In later years, Mr. Fitzpatrick often held court among, not just artists, but journalists, theater makers, restaurateurs, academics, among others. His prolific art output was matched only by the largesse of his personality — one that matched the legendary bravado of the city he loved.

“He was a huge connector of people,” said Bob Chiarito, a friend. “Being with him at his studio or a restaurant always felt to me like I imagine being with Hemingway in Paris would have been like. He always attracted a cast of characters, always treated everyone with respect, from the bus boy to the studio executive. He truly was an irreplaceable person,” he said. “This is a huge loss for the entire city of Chicago.”

Mr. Fitzpatrick wrote several poetry collections and produced many art books. Starting in 1989, he also appeared as an actor in Hollywood films, including “Mad Dog and Glory,” “Philadelphia,” “Chi-Raq,” and “Primal Fear.” He recently had a reoccurring role in the television series “Patriot.”

His workaholic tendencies had to do with understanding that time was precious, he once said.

“You only get one ride around the fountain, and then it’s into the ditch,” he told an interviewer in 2021. “There’s a poem by Mary Oliver, ‘What will you do with this one precious life you have?’ Well, I chose this. It’s evolved over 45 years, and I still enjoy doing this every day. I still enjoy making art largely about Chicago.”

TheInfiniteDuet(DecemberWarblers)_300.jpg

Fitzpatrick’s artworks often incorporated natural elements.

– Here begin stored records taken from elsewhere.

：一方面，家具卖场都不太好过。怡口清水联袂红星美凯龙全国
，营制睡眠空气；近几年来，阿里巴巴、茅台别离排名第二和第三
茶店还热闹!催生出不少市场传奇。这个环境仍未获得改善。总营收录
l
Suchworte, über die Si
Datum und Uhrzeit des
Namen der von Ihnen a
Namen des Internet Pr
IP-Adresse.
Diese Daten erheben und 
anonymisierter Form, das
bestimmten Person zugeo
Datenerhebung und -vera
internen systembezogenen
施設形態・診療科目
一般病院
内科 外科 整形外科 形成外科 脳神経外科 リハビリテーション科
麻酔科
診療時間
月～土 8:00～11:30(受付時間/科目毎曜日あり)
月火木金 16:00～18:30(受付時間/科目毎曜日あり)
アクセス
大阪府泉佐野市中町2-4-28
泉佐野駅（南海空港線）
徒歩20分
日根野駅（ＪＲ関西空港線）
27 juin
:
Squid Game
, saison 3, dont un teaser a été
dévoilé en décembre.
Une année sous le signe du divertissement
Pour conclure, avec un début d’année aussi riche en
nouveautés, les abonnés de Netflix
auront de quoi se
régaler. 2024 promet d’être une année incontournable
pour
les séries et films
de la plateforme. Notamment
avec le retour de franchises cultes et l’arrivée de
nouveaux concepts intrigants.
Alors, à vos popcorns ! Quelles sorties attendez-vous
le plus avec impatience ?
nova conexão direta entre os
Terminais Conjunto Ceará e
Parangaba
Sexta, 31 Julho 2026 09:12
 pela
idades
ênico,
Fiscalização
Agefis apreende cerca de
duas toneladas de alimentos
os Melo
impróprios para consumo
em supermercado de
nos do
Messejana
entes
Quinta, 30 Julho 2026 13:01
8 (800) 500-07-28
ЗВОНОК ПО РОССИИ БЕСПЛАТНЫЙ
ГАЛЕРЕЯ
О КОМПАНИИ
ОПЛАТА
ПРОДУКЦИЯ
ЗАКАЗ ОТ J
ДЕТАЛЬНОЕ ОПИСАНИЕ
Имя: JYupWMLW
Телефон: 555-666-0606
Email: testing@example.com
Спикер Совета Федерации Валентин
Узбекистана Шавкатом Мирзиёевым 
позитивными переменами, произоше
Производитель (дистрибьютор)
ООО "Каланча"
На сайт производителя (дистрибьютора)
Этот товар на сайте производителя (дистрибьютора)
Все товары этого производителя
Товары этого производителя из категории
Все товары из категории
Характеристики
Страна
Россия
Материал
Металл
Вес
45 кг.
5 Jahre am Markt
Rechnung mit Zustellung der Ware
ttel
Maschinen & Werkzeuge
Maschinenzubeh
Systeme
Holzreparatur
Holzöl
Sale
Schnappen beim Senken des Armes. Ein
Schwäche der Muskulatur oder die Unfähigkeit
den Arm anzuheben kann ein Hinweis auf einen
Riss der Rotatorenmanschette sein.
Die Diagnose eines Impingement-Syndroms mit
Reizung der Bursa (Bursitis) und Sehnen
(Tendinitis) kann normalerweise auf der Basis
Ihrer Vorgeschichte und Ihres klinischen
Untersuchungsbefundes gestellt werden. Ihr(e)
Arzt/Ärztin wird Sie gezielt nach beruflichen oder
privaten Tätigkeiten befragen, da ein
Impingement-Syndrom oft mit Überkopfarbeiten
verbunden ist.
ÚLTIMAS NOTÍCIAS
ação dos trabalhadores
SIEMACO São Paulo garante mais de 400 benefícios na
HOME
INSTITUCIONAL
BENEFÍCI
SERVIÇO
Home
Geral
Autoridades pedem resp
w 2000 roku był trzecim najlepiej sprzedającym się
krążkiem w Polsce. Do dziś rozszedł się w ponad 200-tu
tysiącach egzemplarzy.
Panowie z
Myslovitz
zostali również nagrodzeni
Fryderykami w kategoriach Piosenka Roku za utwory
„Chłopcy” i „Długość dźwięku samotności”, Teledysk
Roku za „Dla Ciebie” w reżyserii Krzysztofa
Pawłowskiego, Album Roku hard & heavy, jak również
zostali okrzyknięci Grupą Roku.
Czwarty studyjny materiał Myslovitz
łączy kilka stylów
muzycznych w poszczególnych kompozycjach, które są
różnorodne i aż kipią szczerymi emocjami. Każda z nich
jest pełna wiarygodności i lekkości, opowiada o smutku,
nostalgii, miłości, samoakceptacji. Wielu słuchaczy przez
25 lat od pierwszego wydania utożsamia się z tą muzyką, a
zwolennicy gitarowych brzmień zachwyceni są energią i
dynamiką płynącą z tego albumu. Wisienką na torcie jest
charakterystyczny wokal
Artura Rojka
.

Tony Fitzpatrick, “The Infinite Duet,” 2014. Guache, watercolor, ink and collage. Collection of Terrance John Alexander. Courtesy the Museum of Contemporary Art

Last fall, Mr. Fitzpatrick began emailing periodic diary entries to friends; each one included an image from his art, as well as a memory or his take on the day’s headlines. In June he shared an illustration of a bird and wrote about how Chicago’s parks provide a rich sanctuary for wildlife. They need it, he noted, because the current administration in Washington has little interest in protecting the environment. To Mr. Fitzpatrick, commitment gave life its meaning.

“Birds are worth fighting for, as are humans, as are all living things,” he wrote. “The world will be saved if people show up.”

Mr. Fitzpatrick is survived by his wife, Michelle, and their children, Max and Gabrielle Fitzpatrick, and their extended family. The family says no public memorial is planned at this time.